No customer data was lost, and the region was immediately usable again after the central component came back online.

Incident Resolution

We immediately engaged the hyperscaler support to help us identify the root cause and work with us on a resolution. Multiple workstreams were executed in parallel to restore the central component, including our disaster recovery process. We stopped our disaster recovery process when the central component came back online after the hyperscaler’s on-call engineer manually unblocked the stuck workflow.

Root Cause Analysis

During a normal scaling operation to provide more compute capacity to a central component, which was executed in a standard maintenance, we got hit by the capacity outage of our hyperscaler.

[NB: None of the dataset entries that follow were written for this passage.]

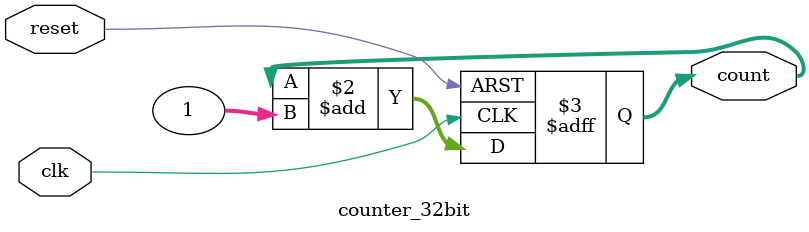
<source format=sv>
module counter_32bit (
  input wire clk,
  input wire reset,
  output reg [32-1:0] count
);

  always @(posedge clk or posedge reset) 
    begin
    if (reset) 
      begin
      count <= 0;
      end 
    else 
      begin
      count <= count + 1;
      end
    end
endmodule

</source>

The scaling operation requires a reboot to apply the new configuration. Due to the capacity outage, the workflow got stuck and left the central component in a turned-off state, which led to an unusable LeanIX US region.

Preventative Measures

We identified several areas for improvement:

  • Reducing the risk of an unusable region by introducing an additional caching layer in front of the central component
  • Improving the disaster recovery process to speed up the resolution of similar incidents
  • Running capacity checks with our hyperscaler in advance of planned scaling operations
Posted Sep 04, 2025 - 10:37 UTC

Resolved

This incident has been resolved.
Posted Aug 26, 2025 - 14:00 UTC

Monitoring

Our cloud provider restored the database systems and we are monitoring the results. The system as of now should be back online and accessible again.
Posted Aug 26, 2025 - 13:32 UTC

Update

Our cloud provider ist still working an a mitigation to restore database systems that are currently unavailable due to capacity constraints.
We are in close contact with the cloud provider and update the status as information arrive.

We will send an additional update in 4 hours.
Posted Aug 26, 2025 - 11:55 UTC

Identified

The issue has been acknowledged by our cloud provider, they are working an a mitigation. The cloud provider confirmed capacity issues.

We will send an additional update in 60 minutes.
Posted Aug 26, 2025 - 10:18 UTC

Investigating

We are currently experiencing a service disruption in US. Our team is working with our cloud provider to identify the root cause and implement a solution.

We will send an additional update in 60 minutes.
Posted Aug 26, 2025 - 09:07 UTC
This incident affected: US Instances.